# Task material:
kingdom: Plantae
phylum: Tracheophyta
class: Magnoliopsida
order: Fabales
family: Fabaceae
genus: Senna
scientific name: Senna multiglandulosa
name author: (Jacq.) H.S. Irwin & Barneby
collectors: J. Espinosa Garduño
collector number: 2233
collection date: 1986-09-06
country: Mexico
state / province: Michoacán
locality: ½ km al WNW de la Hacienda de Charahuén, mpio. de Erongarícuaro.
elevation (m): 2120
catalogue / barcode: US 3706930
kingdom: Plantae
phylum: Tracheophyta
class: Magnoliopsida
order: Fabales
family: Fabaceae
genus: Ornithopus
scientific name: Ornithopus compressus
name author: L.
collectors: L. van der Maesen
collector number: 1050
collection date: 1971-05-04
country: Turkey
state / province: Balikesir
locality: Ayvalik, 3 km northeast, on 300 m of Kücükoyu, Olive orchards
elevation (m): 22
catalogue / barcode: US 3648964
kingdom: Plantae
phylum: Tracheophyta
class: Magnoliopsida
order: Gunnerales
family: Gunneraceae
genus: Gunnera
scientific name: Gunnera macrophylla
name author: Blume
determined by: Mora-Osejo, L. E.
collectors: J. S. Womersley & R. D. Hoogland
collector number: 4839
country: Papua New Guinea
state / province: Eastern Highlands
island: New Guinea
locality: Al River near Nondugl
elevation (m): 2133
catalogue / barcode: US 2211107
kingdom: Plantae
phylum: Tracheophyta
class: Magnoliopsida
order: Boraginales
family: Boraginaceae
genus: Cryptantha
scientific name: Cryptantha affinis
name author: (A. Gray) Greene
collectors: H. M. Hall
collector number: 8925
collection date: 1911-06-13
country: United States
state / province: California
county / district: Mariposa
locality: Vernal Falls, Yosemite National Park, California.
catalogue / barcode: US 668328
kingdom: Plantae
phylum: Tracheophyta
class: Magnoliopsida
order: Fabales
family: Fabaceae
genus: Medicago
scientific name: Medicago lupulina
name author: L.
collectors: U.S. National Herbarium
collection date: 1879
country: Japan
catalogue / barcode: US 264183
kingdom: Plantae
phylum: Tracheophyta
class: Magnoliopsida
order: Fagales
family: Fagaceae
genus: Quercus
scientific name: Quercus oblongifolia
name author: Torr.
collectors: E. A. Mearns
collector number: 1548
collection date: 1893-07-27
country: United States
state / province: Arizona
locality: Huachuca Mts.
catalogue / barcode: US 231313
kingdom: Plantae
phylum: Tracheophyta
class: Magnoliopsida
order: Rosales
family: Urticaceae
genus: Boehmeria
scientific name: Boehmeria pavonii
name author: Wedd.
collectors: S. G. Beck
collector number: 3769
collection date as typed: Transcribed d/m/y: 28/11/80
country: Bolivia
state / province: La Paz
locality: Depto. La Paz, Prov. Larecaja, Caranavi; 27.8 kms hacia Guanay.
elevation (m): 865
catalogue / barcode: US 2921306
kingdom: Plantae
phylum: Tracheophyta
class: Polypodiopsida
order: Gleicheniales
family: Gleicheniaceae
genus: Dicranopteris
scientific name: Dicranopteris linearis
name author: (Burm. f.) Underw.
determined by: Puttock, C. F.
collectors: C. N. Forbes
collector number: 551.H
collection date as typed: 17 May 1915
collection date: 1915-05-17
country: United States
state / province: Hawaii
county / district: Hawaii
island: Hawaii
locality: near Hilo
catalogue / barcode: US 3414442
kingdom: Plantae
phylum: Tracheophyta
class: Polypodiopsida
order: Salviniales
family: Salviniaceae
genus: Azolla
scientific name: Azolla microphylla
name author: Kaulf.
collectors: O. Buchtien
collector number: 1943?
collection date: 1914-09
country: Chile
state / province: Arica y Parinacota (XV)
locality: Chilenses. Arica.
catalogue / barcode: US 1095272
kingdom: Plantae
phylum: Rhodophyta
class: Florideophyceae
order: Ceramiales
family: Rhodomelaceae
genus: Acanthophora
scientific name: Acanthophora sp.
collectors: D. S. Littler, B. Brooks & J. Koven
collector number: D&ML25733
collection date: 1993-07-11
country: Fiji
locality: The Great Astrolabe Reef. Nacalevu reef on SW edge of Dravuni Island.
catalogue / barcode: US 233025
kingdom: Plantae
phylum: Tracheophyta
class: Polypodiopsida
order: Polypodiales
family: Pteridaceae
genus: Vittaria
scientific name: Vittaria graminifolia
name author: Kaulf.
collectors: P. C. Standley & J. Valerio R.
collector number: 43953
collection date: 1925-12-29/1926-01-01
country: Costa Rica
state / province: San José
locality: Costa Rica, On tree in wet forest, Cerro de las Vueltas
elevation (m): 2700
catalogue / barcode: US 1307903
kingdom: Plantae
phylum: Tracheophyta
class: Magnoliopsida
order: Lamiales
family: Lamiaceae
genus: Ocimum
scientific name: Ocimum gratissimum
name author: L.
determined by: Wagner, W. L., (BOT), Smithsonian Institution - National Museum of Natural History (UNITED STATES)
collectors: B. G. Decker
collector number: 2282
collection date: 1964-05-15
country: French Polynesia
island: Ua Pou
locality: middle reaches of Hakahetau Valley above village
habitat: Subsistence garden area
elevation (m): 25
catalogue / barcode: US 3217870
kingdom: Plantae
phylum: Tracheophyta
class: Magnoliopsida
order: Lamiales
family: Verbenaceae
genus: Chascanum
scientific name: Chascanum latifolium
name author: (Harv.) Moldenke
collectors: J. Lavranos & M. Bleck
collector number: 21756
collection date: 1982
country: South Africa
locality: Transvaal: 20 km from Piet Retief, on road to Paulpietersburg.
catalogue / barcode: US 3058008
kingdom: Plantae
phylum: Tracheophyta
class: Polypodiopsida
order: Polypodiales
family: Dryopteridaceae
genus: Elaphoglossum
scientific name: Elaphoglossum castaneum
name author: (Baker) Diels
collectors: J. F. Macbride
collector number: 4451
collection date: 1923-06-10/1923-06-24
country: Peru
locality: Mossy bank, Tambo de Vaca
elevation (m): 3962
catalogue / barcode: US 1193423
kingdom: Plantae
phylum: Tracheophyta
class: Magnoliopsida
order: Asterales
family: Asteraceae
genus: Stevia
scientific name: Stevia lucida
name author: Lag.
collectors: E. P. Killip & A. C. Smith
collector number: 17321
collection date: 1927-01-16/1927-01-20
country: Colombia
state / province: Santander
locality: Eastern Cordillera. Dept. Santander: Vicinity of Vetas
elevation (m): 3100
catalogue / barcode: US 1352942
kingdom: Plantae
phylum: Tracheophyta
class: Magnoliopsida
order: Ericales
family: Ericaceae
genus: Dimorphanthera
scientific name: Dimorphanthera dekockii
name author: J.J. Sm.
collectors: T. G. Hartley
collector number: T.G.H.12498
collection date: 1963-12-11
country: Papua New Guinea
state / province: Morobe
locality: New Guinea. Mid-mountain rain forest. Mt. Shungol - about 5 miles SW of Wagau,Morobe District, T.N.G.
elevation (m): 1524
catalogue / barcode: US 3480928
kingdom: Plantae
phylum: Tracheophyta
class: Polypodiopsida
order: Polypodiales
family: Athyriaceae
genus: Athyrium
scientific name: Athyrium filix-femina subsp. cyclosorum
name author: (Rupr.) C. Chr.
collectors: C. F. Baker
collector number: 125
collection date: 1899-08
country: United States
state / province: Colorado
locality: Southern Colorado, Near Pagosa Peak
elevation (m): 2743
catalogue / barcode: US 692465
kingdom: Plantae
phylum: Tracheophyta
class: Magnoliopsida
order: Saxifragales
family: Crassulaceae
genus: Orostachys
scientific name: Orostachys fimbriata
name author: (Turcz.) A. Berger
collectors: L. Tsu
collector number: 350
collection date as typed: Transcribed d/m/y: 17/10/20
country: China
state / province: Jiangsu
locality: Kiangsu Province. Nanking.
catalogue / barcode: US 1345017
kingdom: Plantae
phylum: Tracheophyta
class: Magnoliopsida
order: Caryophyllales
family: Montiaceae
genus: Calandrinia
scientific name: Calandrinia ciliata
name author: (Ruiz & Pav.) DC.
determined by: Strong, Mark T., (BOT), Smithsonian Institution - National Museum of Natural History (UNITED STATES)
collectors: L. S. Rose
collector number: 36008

# Directive:
Copy out, unchanged, every line of the listing above, from the line containing "island: New Guinea" down to the line containing "state / province: California", including both of those lines.

# Exercise response:
island: New Guinea
locality: Al River near Nondugl
elevation (m): 2133
catalogue / barcode: US 2211107
kingdom: Plantae
phylum: Tracheophyta
class: Magnoliopsida
order: Boraginales
family: Boraginaceae
genus: Cryptantha
scientific name: Cryptantha affinis
name author: (A. Gray) Greene
collectors: H. M. Hall
collector number: 8925
collection date: 1911-06-13
country: United States
state / province: California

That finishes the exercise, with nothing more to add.